The Strategic Importance of the Middle East for the United States
 

With upheaval in the Middle East spreading from Tunisia to the Persian Gulf, the shortcomings of traditional US development assistance in Arab countries to effectively address its shared values - desire for good governance, security, and social and economic well-being— has become all too evident.

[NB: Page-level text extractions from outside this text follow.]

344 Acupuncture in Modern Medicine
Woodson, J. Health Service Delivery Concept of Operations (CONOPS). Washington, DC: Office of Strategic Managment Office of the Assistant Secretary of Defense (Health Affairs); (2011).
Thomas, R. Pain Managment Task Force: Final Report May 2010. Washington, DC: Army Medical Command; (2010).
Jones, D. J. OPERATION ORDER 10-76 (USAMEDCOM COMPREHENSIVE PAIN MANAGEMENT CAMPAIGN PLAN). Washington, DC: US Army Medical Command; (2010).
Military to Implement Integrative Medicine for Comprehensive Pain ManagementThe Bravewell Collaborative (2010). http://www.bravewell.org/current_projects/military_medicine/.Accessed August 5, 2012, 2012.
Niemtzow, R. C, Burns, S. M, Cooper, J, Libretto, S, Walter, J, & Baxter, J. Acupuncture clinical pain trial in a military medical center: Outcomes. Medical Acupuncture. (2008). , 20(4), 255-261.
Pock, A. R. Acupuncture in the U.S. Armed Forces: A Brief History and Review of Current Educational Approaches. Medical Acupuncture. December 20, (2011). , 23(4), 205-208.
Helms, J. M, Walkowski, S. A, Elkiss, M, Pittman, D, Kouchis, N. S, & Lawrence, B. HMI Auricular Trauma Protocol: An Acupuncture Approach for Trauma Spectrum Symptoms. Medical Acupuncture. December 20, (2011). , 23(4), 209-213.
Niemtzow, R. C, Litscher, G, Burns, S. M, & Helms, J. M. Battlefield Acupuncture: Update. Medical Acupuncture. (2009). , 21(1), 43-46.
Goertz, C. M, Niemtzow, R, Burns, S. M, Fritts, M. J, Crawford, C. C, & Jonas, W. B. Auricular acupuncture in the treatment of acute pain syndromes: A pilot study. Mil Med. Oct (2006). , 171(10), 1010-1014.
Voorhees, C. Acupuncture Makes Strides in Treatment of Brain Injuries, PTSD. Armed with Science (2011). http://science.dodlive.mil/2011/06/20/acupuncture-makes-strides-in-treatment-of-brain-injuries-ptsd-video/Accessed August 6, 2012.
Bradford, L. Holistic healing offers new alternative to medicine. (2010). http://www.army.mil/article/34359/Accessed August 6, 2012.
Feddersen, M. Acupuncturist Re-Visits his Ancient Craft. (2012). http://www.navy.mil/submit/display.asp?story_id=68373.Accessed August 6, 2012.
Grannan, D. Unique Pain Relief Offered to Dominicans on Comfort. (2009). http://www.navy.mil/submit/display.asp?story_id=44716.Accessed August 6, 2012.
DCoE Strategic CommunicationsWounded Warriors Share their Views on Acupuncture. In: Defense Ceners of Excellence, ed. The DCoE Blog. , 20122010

The American relationship with the Arab world has been in place since the Jefferson era, forged at a time when uncompromised access to Mediterranean shipping lanes was pivotal to the young nation’s trade capacity. Since then, the landscape of the Middle East has been continuously shifting as various forces - from Marx to Aramco, from Allenby to the Internet - have played out across the region. For over 100 years, there has been a fundamental anomaly which has plagued the Middle East with unmet expectations for political stability and economic progress. Earlier, language, religion, geographical proximity and Empire (Caliphate) had provided a modicum of unity of culture and control which had allowed for the trade in ideas as well as for goods and services. The Allied victory in 1917 and the subsequent implementation of Sykes-Picot, within the context of the explosive growth of the “nation-state,” created externally imposed boundaries around geographical entities which often owed their sustenance and direction to Western influence - whether colonial, cold-war or the current situation, often identified as Pax Americana.

Today, while geography and natural resources now underline the economic importance of the Middle East, the region also presents some of the most pressing security issues for the United States. In 2003, America’s intervention in Iraq empowered a Shia majority that had long been repressed under the Sunni-led Baath party. Its inability to constrain Israel in July 2006 in Lebanon or in December 2008 in Gaza added to the growing disaffection in the Arab world for America just at the same time as radical Islam was often filling the vacuum of discredited Arab heads of State. Now in 2011, amidst citizen-led revolutions that are bringing long-held authoritarian regimes to an end, the US Government has bolstered its commitment to the region, hoping to increase prosperity, promote freedom, and counter extremist ideology.